Industry Opportunity: There is extensive research to show how recognition can improve employees' wellbeing. Retail employees who work for an organization that has a system for recognizing life events (birthdays, weddings, personal milestones, running a race) are twice as likely to be thriving as retail employees who do not. But the effects of recognition on wellbeing aren't limited to retail employees only: Gallup and Workhuman research shows that positive recognition experiences are associated with greater wellbeing for employees across industries and countries.
The constant, unending pace of turnover in this industry might make recognition seem like a futile gesture, but data indicate the opposite is true.

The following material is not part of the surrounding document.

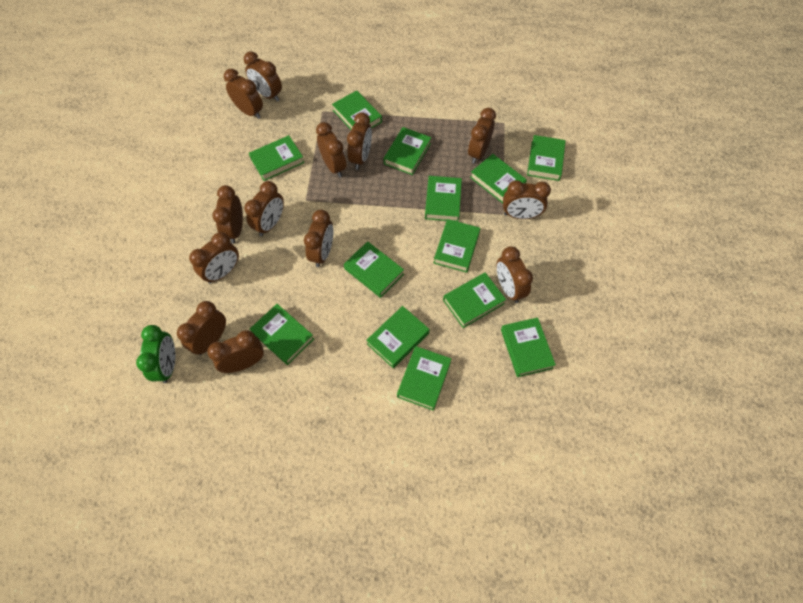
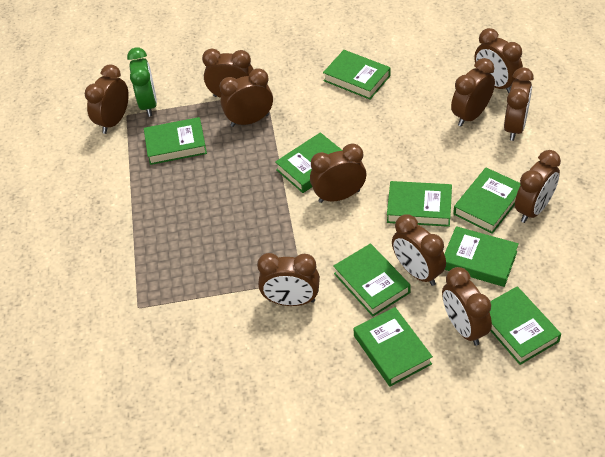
brown clock: 13 -> 11
green book: 13 -> 9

Recognition directly affects how these workers feel about their lives, emphasizing how important it is to acknowledge and recognize employees simply for who they are.
When recognition is an important part of an organization's culture, employees are nearly three times more likely to strongly agree that they feel loyal to their organization.
Regardless of the exact approach used to recognize employees, it needs to be holistic — employees should be encouraged to give recognition freely in ways that are authentic, equitable and personalized to the recipient.
Further, the results presented in this article show that excelling in one area of recognition isn't sufficient to yield desired impact and recognition return on investment. Organizations need to focus on multiple pillars of recognition (fulfilling, authentic, equitable, embedded in culture and personalized) — and incorporate them fully — to see the maximal impact.
Emily Lorenz, Ph.D., is a Methodologist at Gallup.
Jessica Schatz contributed to this article.